Scripture Reading: John 2:1–12
On the third day there was a wedding in Cana of Galilee, and the mother of Jesus was there. Jesus and his disciples had also been invited to the wedding. When the wine gave out, the mother of Jesus said to him, “They have no wine.” And Jesus said to her, “Woman, what concern is that to you and to me? My hour has not yet come.” His mother said to the servants, “Do whatever he tells you.” Now standing there were six stone water jars for the Jewish rites of purification, each holding twenty or thirty gallons. Jesus said to them, “Fill the jars with water.” And they filled them up to the brim. He said to them, “Now draw some out, and take it to the chief steward.” So they took it. When the steward tasted the water that had become wine, and did not know where it came from (though the servants who had drawn the water knew), the steward called the bridegroom and said to him, “Everyone serves the good wine first, and then the inferior wine after the guests have become drunk. But you have kept the good wine until now.” Jesus did this, the first of his signs, in Cana of Galilee, and revealed his glory; and his disciples believed in him.
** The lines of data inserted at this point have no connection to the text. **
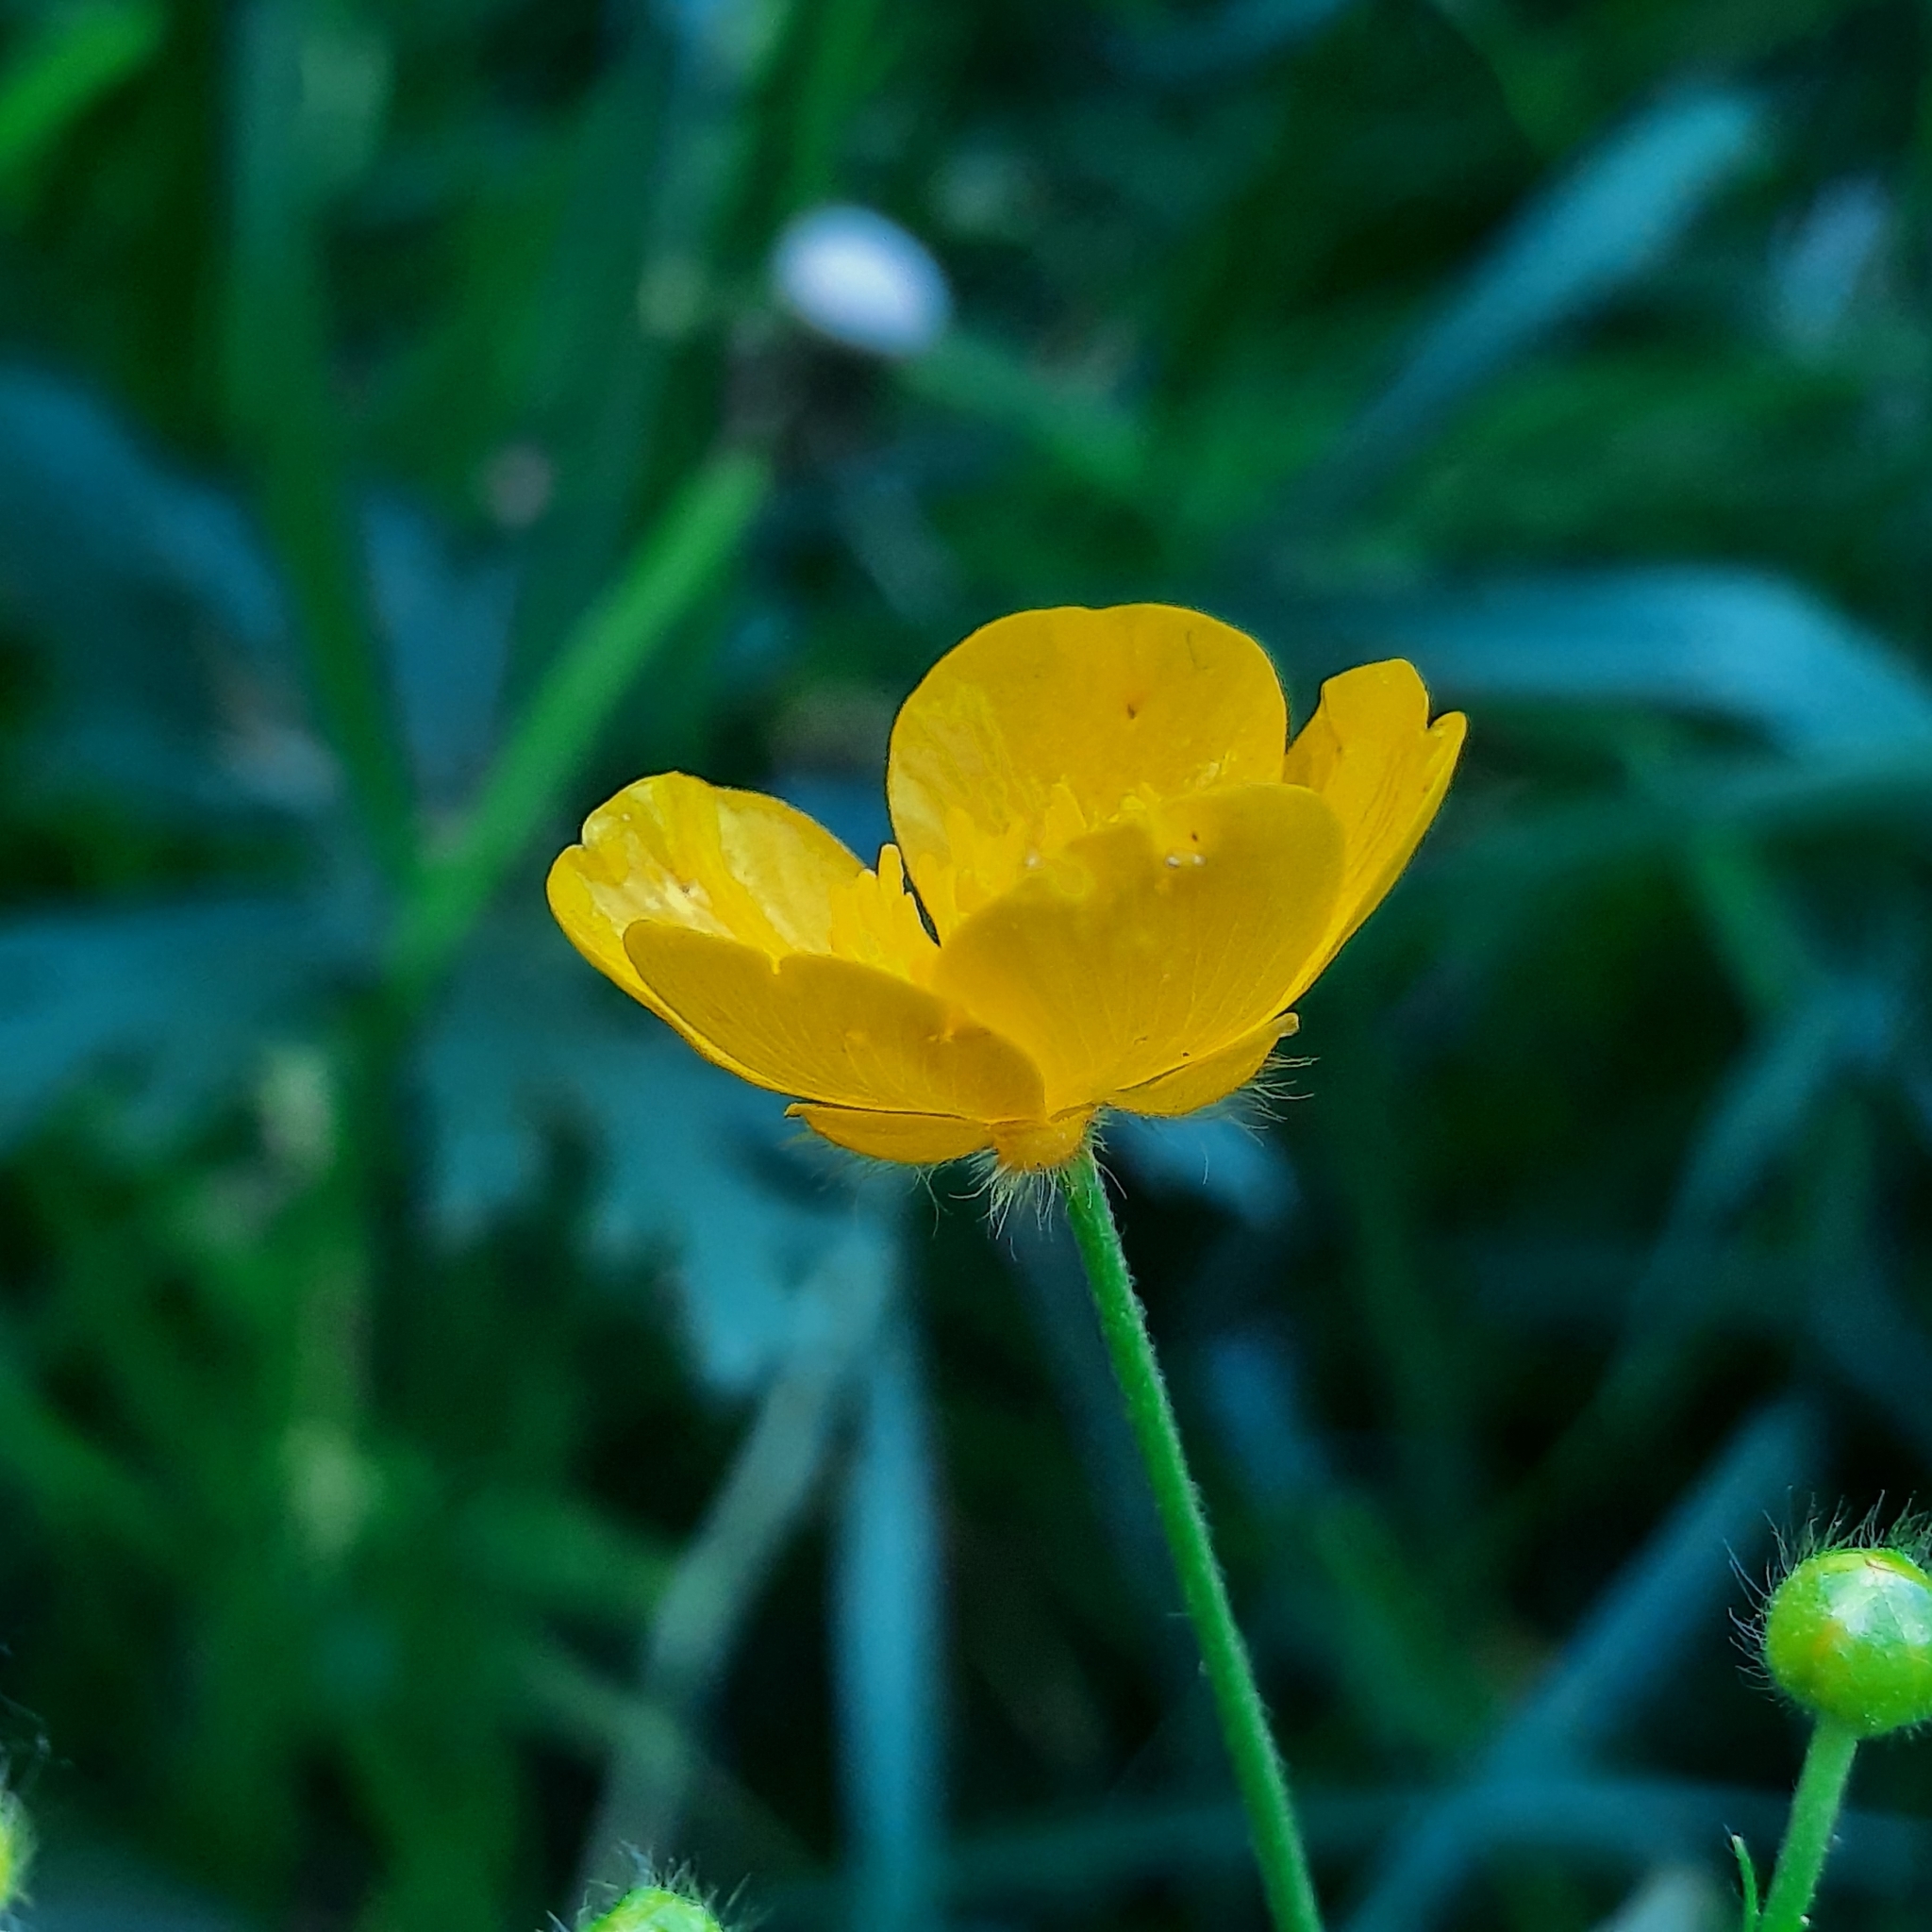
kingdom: Plantae
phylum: Tracheophyta
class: Magnoliopsida
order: Ranunculales
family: Ranunculaceae
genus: Ranunculus
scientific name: Ranunculus acris
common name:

After this he went down to Capernaum with his mother, his brothers, and his disciples; and they remained there a few days. (NRSV)

Reflection
In the classic film Talladega Nights: The Ballad of Ricky Bobby, a profound discussion ensues about the nature of Jesus and how we picture him in our hearts and minds. The character of Cal Naughton Jr. adds this perspective to the conversation: “I like to picture Jesus in a tuxedo T-shirt because it says ‘I want to be formal, but I'm here to party.’”
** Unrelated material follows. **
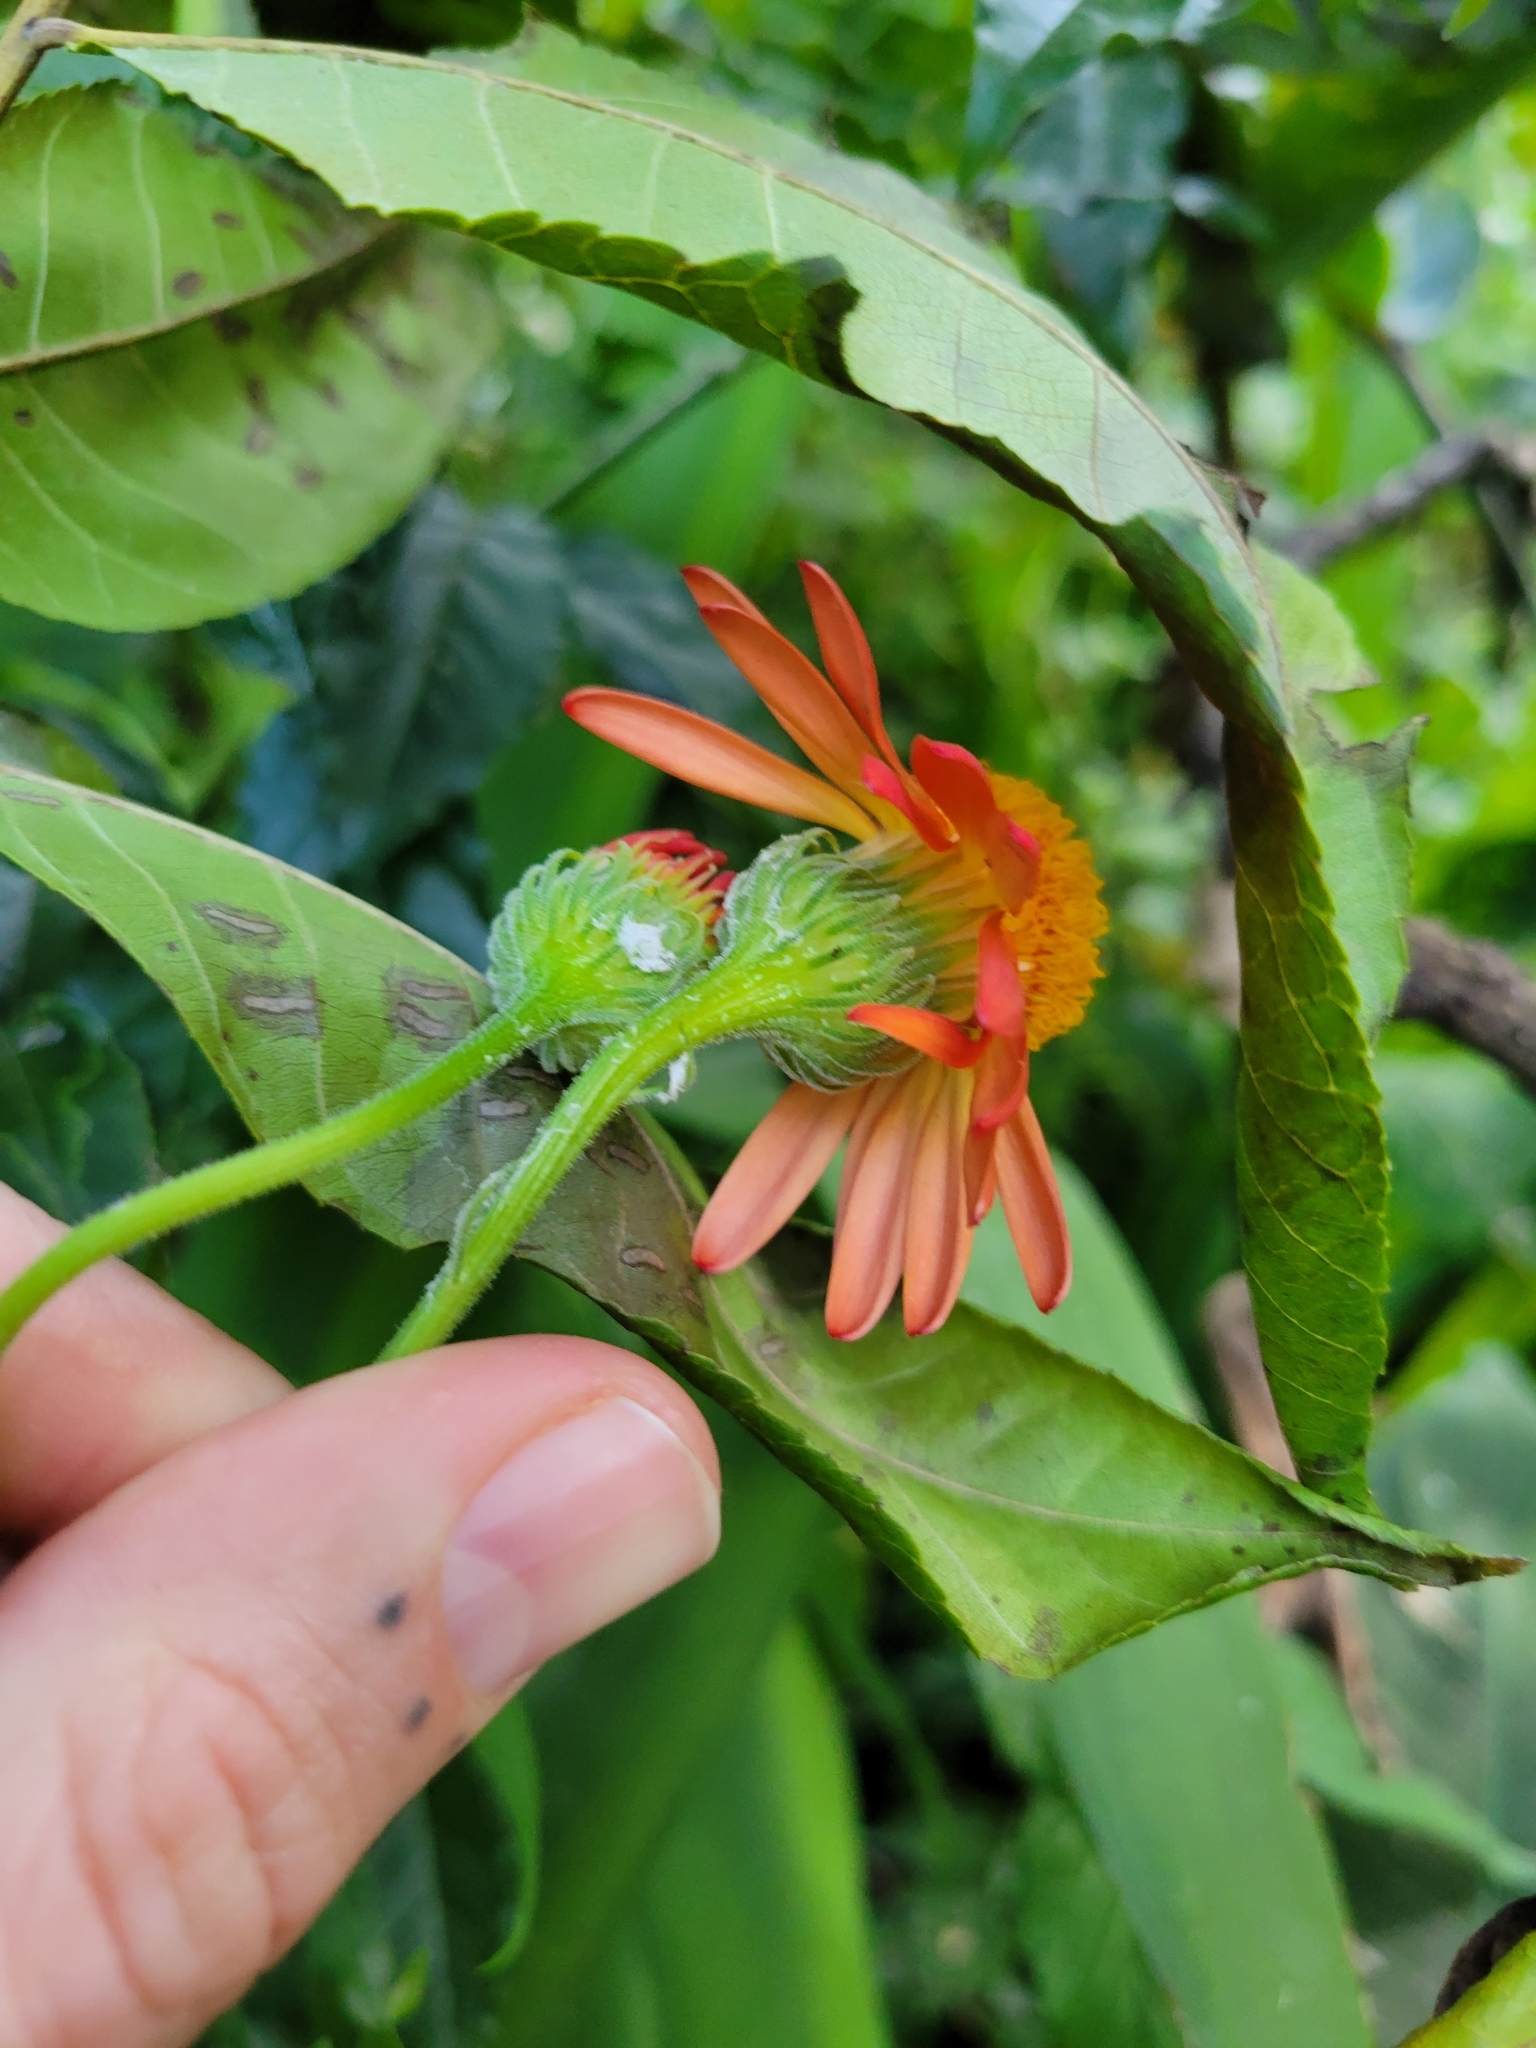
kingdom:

I think Jesus is here to party, too. I don’t think it was an accident that his first miracle recorded in the Gospel of John is turning water into wine at a wedding party. It fits well the picture of Jesus we have from the other Gospels, a man accused of being a drunkard and a glutton by his detractors. Eating and drinking with others were not “secular” or “profane” activities for Jesus—they were sacred opportunities to connect with God and each other.

When we do things like “BBQ Church” out in the courtyard or “Tailgate Communion” at Soldier Field, we bear witness to the fact that God is found in every aspect of our lives, not just in decent and orderly sanctuaries and solemn worship services. Jesus invites us into a relationship with the God of our whole lives and models for us how to celebrate life in faithful and transforming ways.

So every now and then, break out the good stuff and share God’s love with others. Throw a party and count on Jesus being right there with you.

Prayer
God of our whole lives, fill me with joy and help me share that joy with all of your children. Amen.